Optimal strategies are model-dependent and potentially fragile, while robust strategies trade some optimality for stability under model uncertainty. Robust pricing bounds compute \(\underline{V} \leq V_{\text{true}} \leq \overline{V}\) across an uncertainty set of models, with width \(\overline{V} - \underline{V} \approx \nu \cdot (\sigma_{\max} - \sigma_{\min})\) indicating model sensitivity. Worst-case hedging chooses \(\Delta^* = \arg\min_\Delta \max_\sigma \text{HedgingError}(\Delta, \sigma)\), often yielding the average delta \(\frac{1}{2}(\Delta(\sigma_{\min}) + \Delta(\sigma_{\max}))\). Stress testing across models (Black--Scholes, local vol, Heston, jump-diffusion, SABR) ensures bounded losses, while robust Greeks reported as ranges (\(\Delta \in [\Delta_{\min}, \Delta_{\max}]\)) reflect calibration and model-choice ambiguity. Model risk capital \(\alpha \times (\overline{V} - \underline{V})\) quantifies regulatory reserves for model uncertainty.

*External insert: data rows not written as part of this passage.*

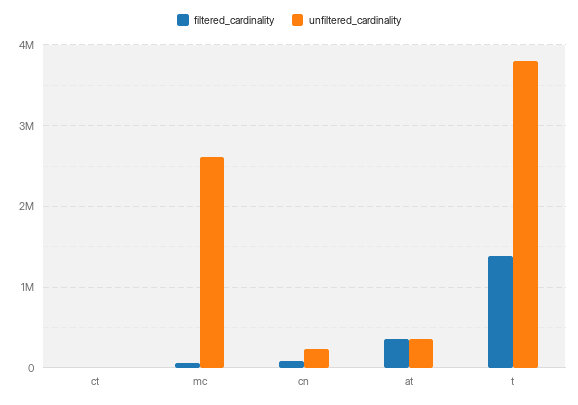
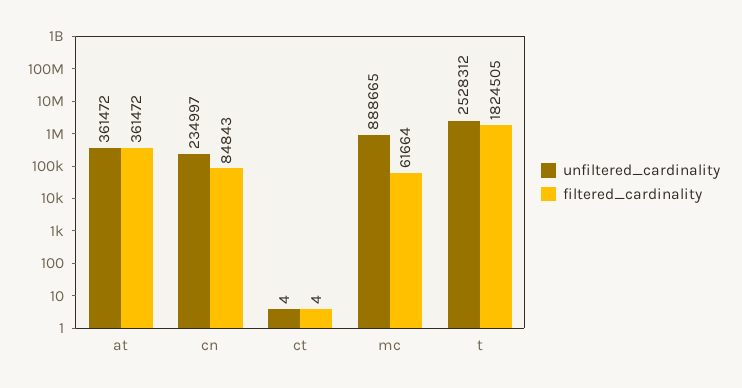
  {
    "filtered_cardinality": {
      "ct": 4,
      "mc": 61664,
      "cn": 84843,
      "at": 361472,
-     "t": 1400000
+     "t": 1824505
    },
    "unfiltered_cardinality": {
      "ct": 4,
-     "mc": 2600000,
+     "mc": 888665,
      "cn": 234997,
      "at": 361472,
-     "t": 3800000
+     "t": 2528312
    }
  }

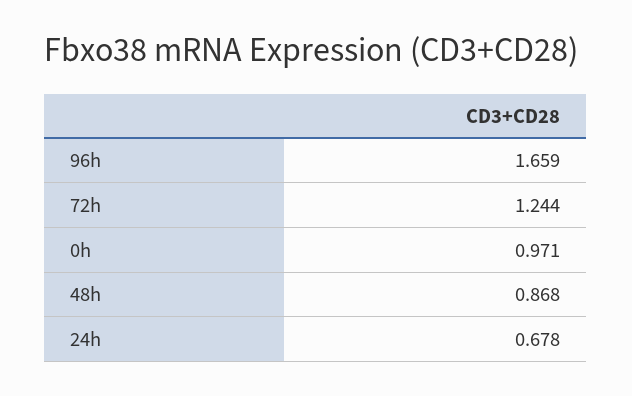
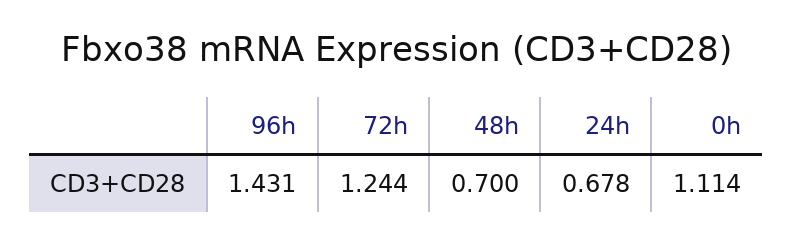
  {
-   "96h": 1.659,
+   "96h": 1.431,
    "72h": 1.244,
-   "0h": 0.971,
+   "0h": 1.114,
-   "48h": 0.868,
+   "48h": 0.7,
    "24h": 0.678
  }

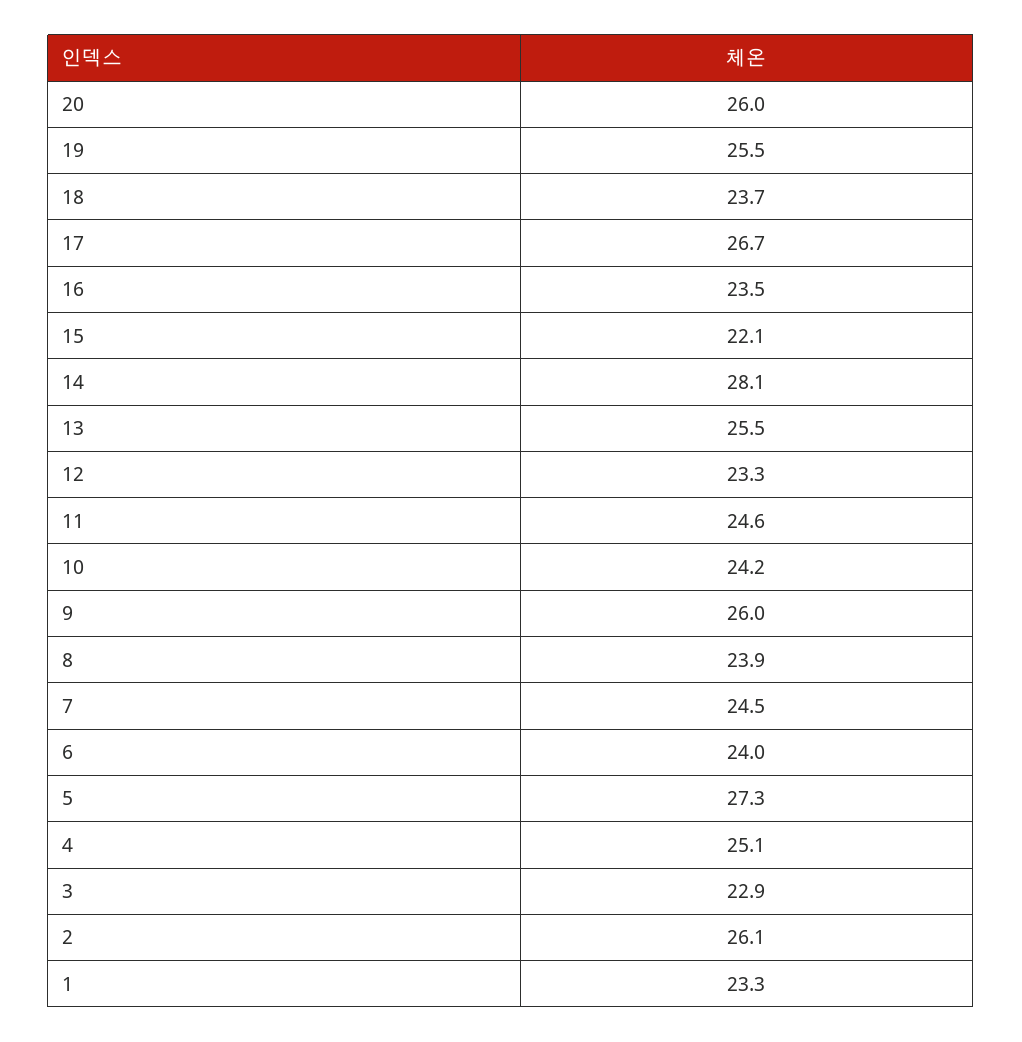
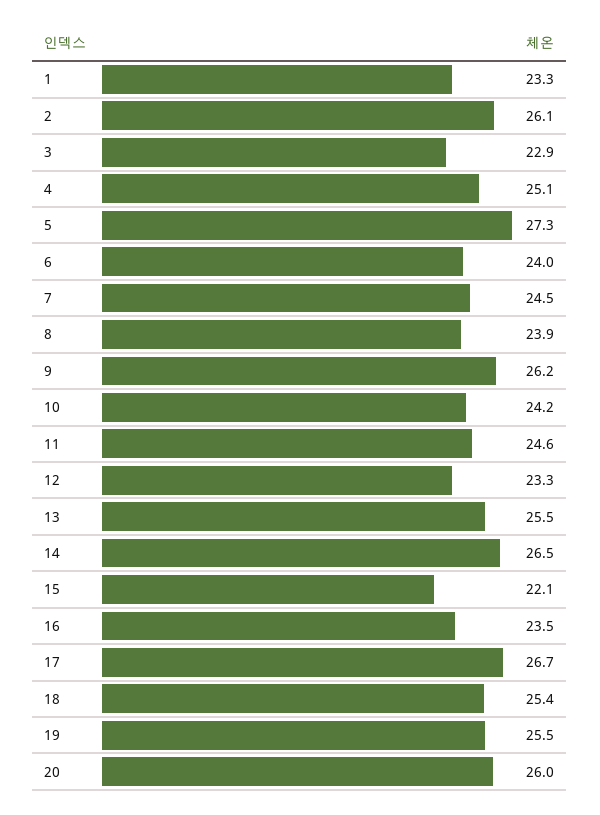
  {
    "20": 26,
    "19": 25.5,
-   "18": 23.7,
+   "18": 25.4,
    "17": 26.7,
    "16": 23.5,
    "15": 22.1,
-   "14": 28.1,
+   "14": 26.5,
    "13": 25.5,
    "12": 23.3,
    "11": 24.6,
    "10": 24.2,
-   "9": 26,
+   "9": 26.2,
    "8": 23.9,
    "7": 24.5,
    "6": 24,
    "5": 27.3,
    "4": 25.1,
    "3": 22.9,
    "2": 26.1,
    "1": 23.3
  }

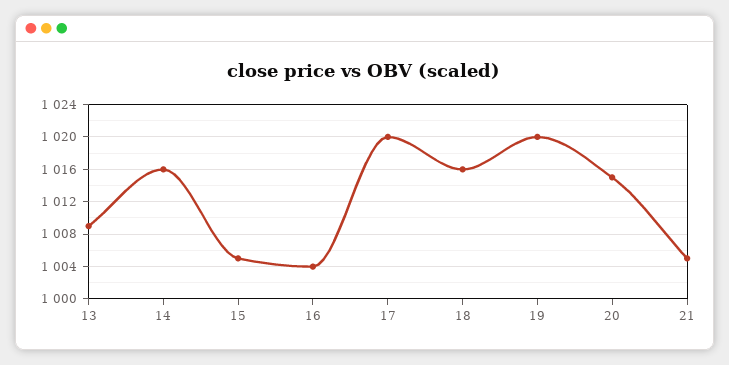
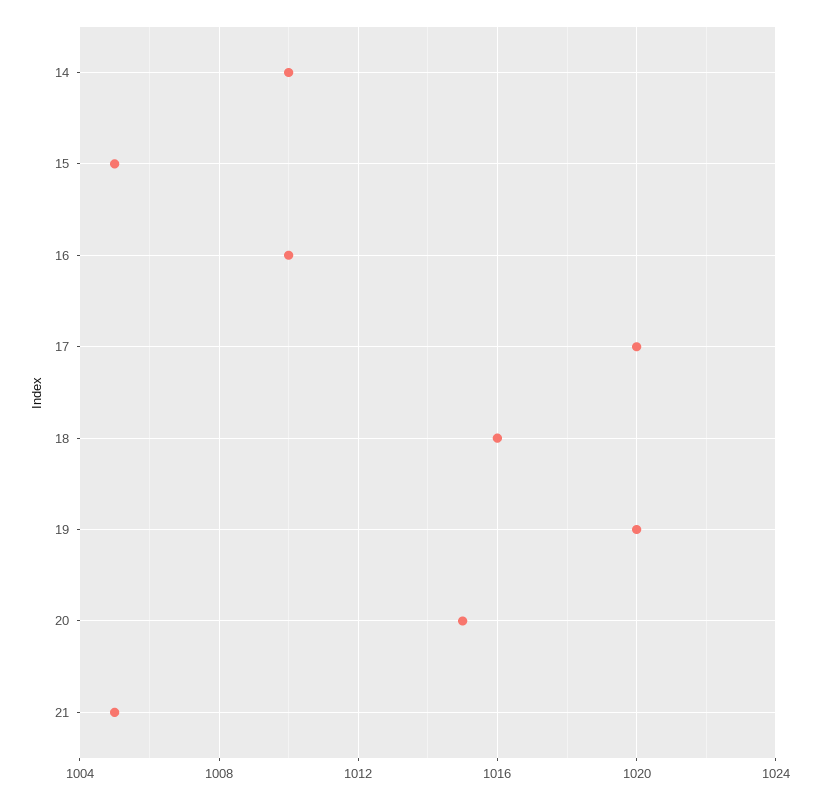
  {
-   "13": 1009,
-   "14": 1016,
+   "14": 1010,
    "15": 1005,
-   "16": 1004,
+   "16": 1010,
    "17": 1020,
    "18": 1016,
    "19": 1020,
    "20": 1015,
    "21": 1005
  }

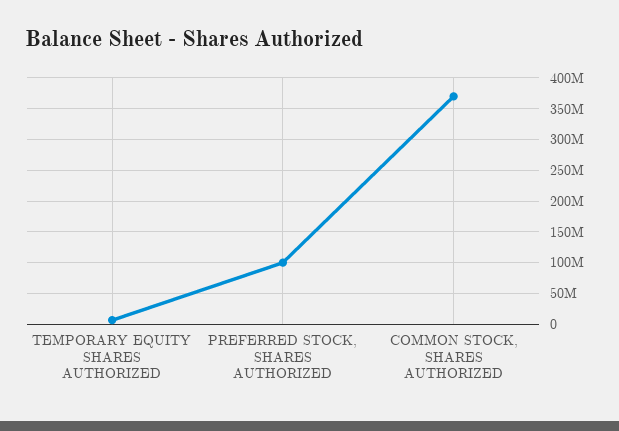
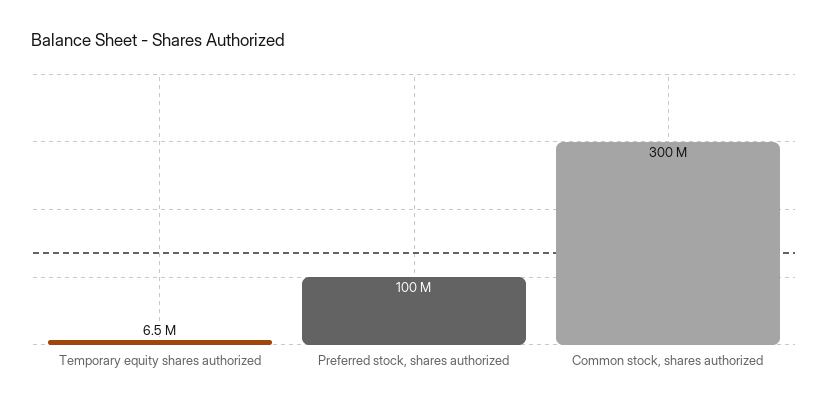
  {
    "TEMPORARY EQUITY SHARES AUTHORIZED": 6500000,
    "PREFERRED STOCK, SHARES AUTHORIZED": 100000000,
-   "COMMON STOCK, SHARES AUTHORIZED": 370000000
+   "COMMON STOCK, SHARES AUTHORIZED": 300000000
  }

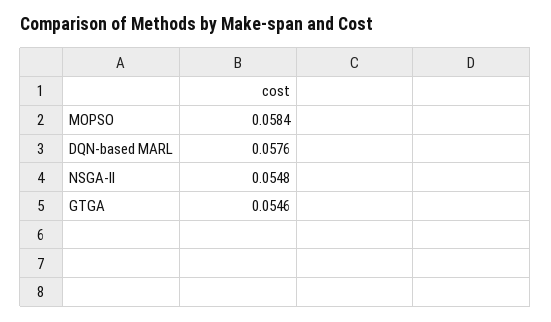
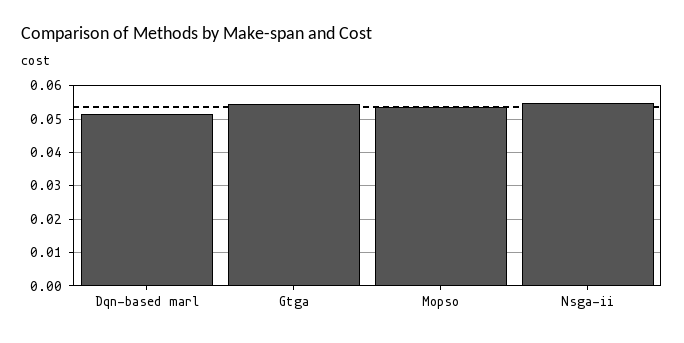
  {
-   "MOPSO": 0.0584,
+   "MOPSO": 0.054,
-   "DQN-based MARL": 0.0576,
+   "DQN-based MARL": 0.052,
    "NSGA-II": 0.0548,
    "GTGA": 0.0546
  }

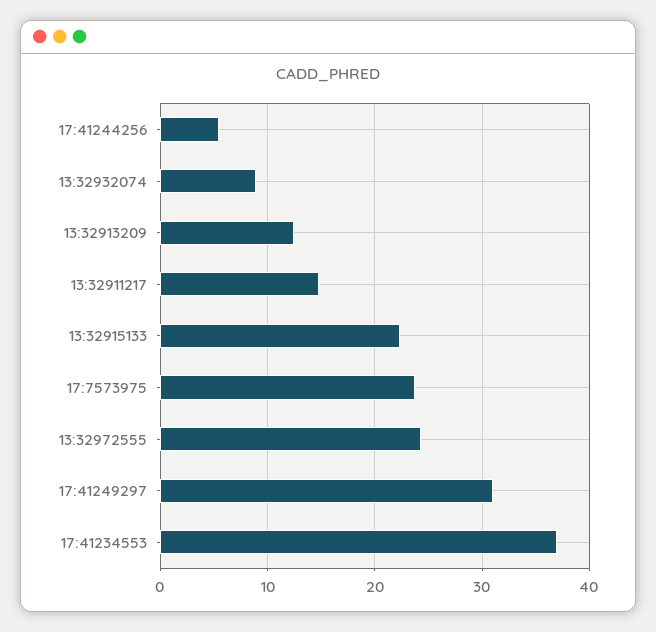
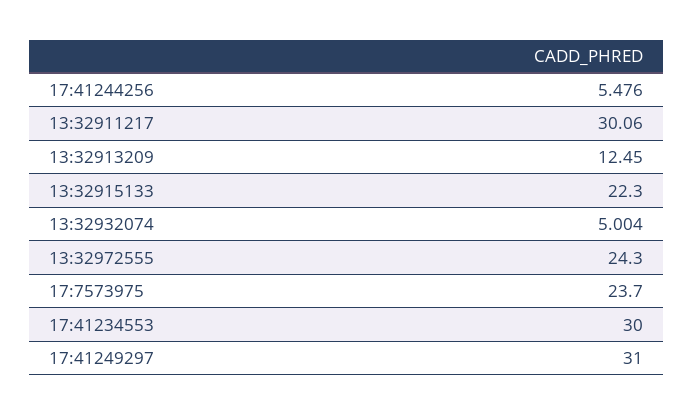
  {
    "17:41244256": 5.476,
-   "13:32932074": 9,
+   "13:32932074": 5.004,
    "13:32913209": 12.45,
-   "13:32911217": 15,
+   "13:32911217": 30.06,
    "13:32915133": 22.3,
    "17:7573975": 23.7,
    "13:32972555": 24.3,
    "17:41249297": 31,
-   "17:41234553": 37
+   "17:41234553": 30
  }

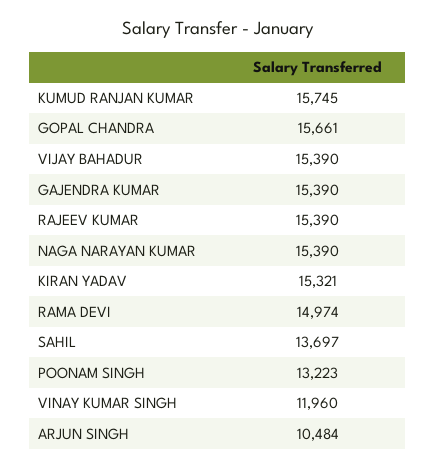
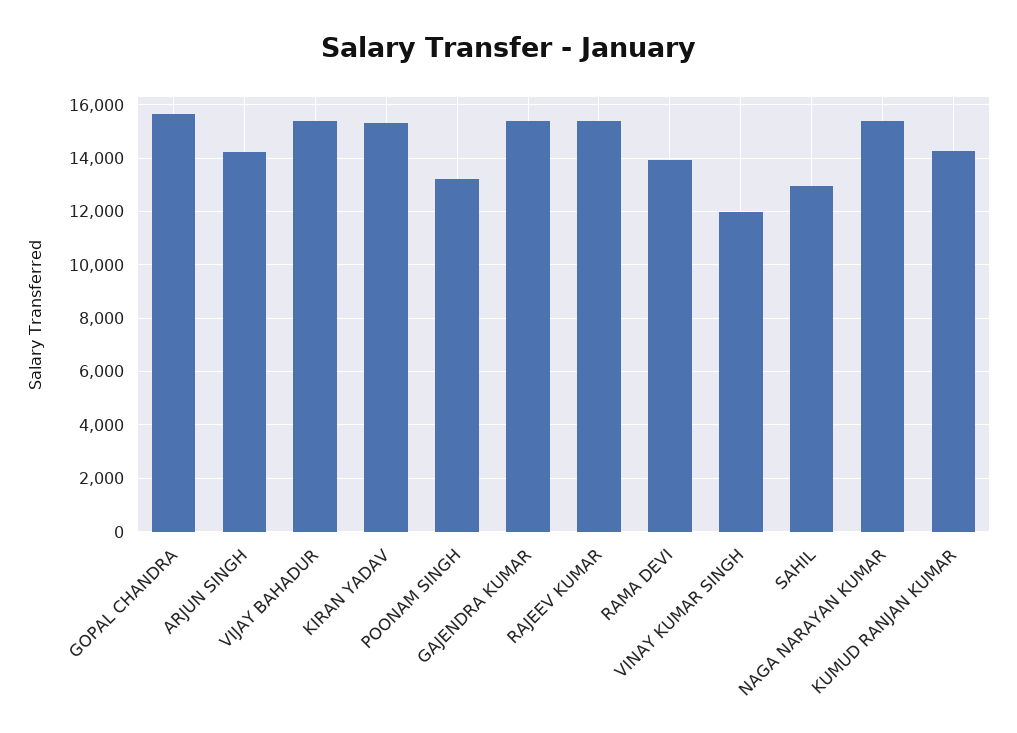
  {
-   "KUMUD RANJAN KUMAR": 15745,
+   "KUMUD RANJAN KUMAR": 14250,
    "GOPAL CHANDRA": 15661,
    "VIJAY BAHADUR": 15390,
    "GAJENDRA KUMAR": 15390,
    "RAJEEV KUMAR": 15390,
    "NAGA NARAYAN KUMAR": 15390,
    "KIRAN YADAV": 15321,
-   "RAMA DEVI": 14974,
+   "RAMA DEVI": 14000,
-   "SAHIL": 13697,
+   "SAHIL": 13000,
    "POONAM SINGH": 13223,
    "VINAY KUMAR SINGH": 11960,
-   "ARJUN SINGH": 10484
+   "ARJUN SINGH": 14250
  }

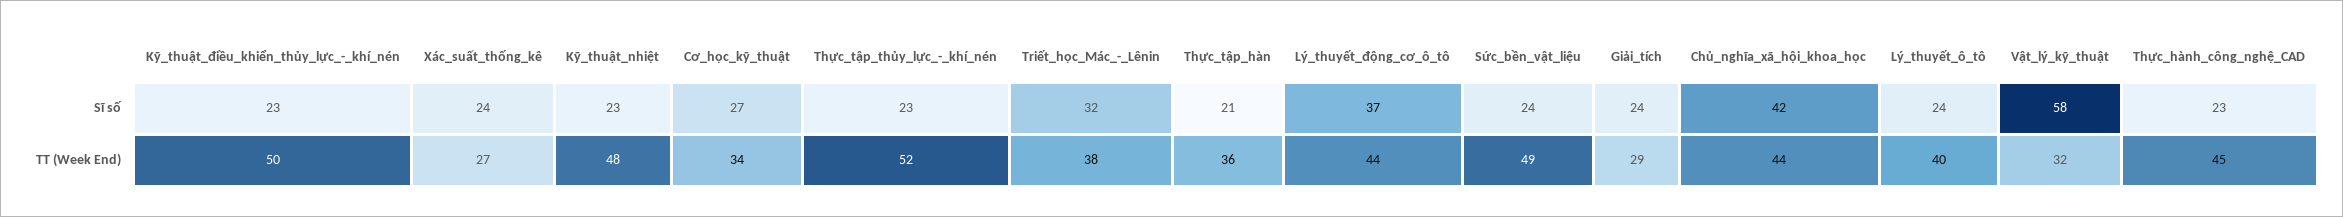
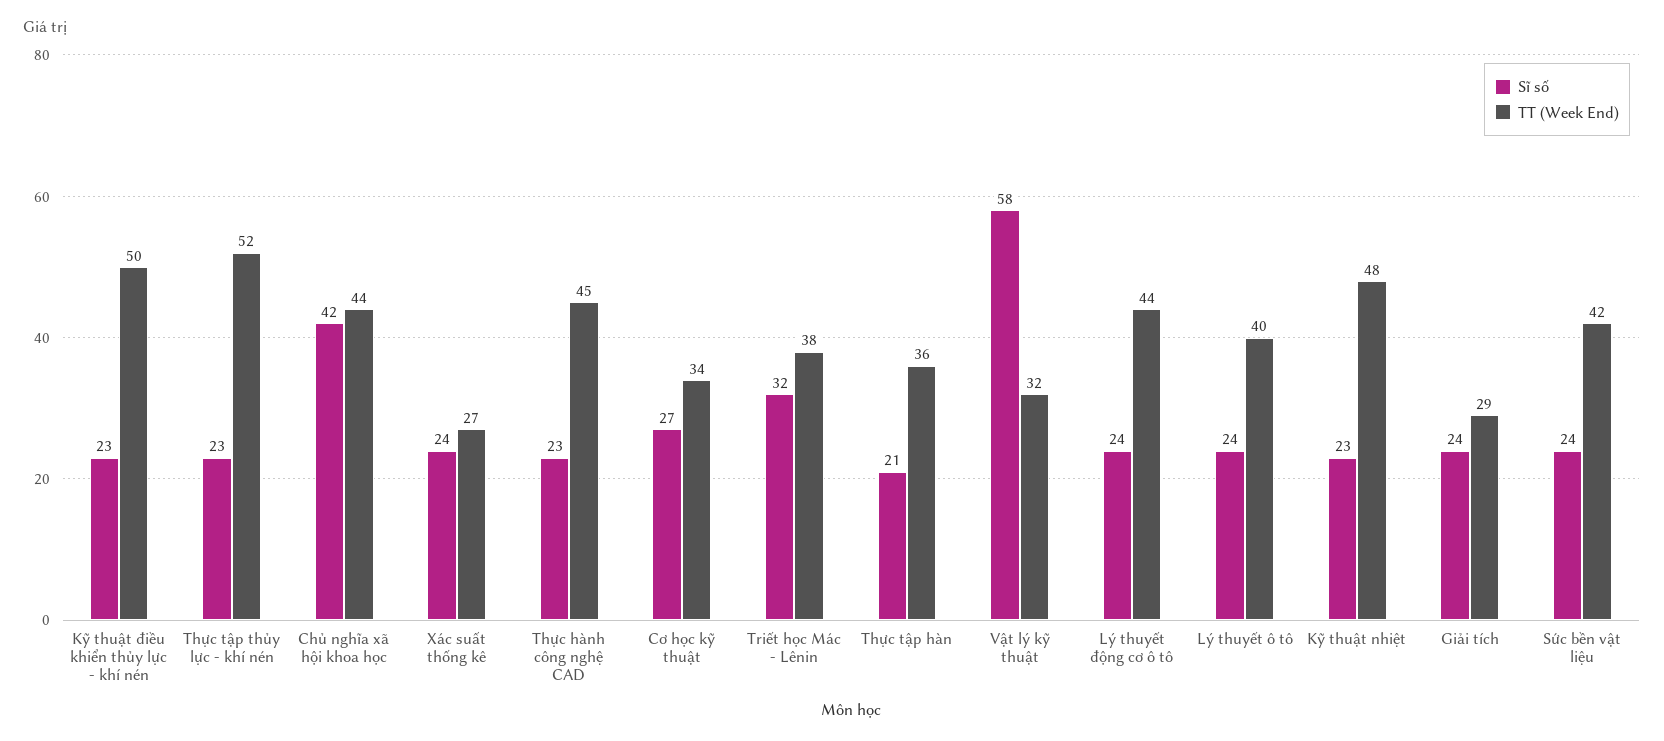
  {
    "Sĩ số": {
      "Kỹ_thuật_điều_khiển_thủy_lực_-_khí_nén": 23,
      "Xác_suất_thống_kê": 24,
      "Kỹ_thuật_nhiệt": 23,
      "Cơ_học_kỹ_thuật": 27,
      "Thực_tập_thủy_lực_-_khí_nén": 23,
      "Triết_học_Mác_-_Lênin": 32,
      "Thực_tập_hàn": 21,
-     "Lý_thuyết_động_cơ_ô_tô": 37,
+     "Lý_thuyết_động_cơ_ô_tô": 24,
      "Sức_bền_vật_liệu": 24,
      "Giải_tích": 24,
      "Chủ_nghĩa_xã_hội_khoa_học": 42,
      "Lý_thuyết_ô_tô": 24,
      "Vật_lý_kỹ_thuật": 58,
      "Thực_hành_công_nghệ_CAD": 23
    },
    "TT (Week End)": {
      "Kỹ_thuật_điều_khiển_thủy_lực_-_khí_nén": 50,
      "Xác_suất_thống_kê": 27,
      "Kỹ_thuật_nhiệt": 48,
      "Cơ_học_kỹ_thuật": 34,
      "Thực_tập_thủy_lực_-_khí_nén": 52,
      "Triết_học_Mác_-_Lênin": 38,
      "Thực_tập_hàn": 36,
      "Lý_thuyết_động_cơ_ô_tô": 44,
-     "Sức_bền_vật_liệu": 49,
+     "Sức_bền_vật_liệu": 42,
      "Giải_tích": 29,
      "Chủ_nghĩa_xã_hội_khoa_học": 44,
      "Lý_thuyết_ô_tô": 40,
      "Vật_lý_kỹ_thuật": 32,
      "Thực_hành_công_nghệ_CAD": 45
    }
  }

Hedging in Incomplete Markets

When markets are incomplete -- due to stochastic volatility, jumps, or illiquid hedging instruments -- perfect replication is impossible and the choice of hedge involves a risk-return trade-off. The theoretical framework addresses this through multiple complementary approaches including the Follmer--Schweizer decomposition, which provides the canonical decomposition of any contingent claim into a hedgeable martingale component and an orthogonal residual risk.

Mean-Variance Hedging

Mean-variance hedging minimizes the expected squared replication error \(\mathbb{E}[(V_T - \Pi_T)^2]\) over all self-financing strategies, yielding a modified delta that accounts for the correlation between the option and available hedging instruments. The variance-optimal hedge in stochastic volatility models such as Heston reduces to the Black--Scholes delta plus a correction proportional to the vol-of-vol and the correlation \(\rho\).

Quadratic Hedging

Quadratic hedging under the minimal martingale measure preserves the martingale property of hedging gains while minimizing tracking error, providing a mathematically rigorous framework for systematic risk decomposition in incomplete markets.

Utility-Based Hedging

Utility-based hedging maximizes \(\mathbb{E}[U(\Pi_T)]\) for a given utility function \(U\), with the indifference price emerging as the certainty-equivalent valuation. In the limit of zero risk aversion, utility-based hedging recovers superreplication; in the limit of infinite risk aversion, it reduces to mean-variance hedging. This approach provides a coherent framework for incorporating risk preferences into hedging decisions when perfect replication is unattainable.

Role in the Book

Hedging theory connects the Greeks (Chapter 10) to practical risk management (Chapter 22). The delta hedging argument underpins the Black--Scholes derivation (Chapter 6), discrete hedging error analysis motivates the study of transaction costs and volatility uncertainty, and incomplete market hedging provides the practical framework for models with stochastic volatility (Chapter 14) and jumps (Chapter 7). Robust hedging and pricing bounds developed here lead naturally to the superhedging and duality theory in Chapter 13.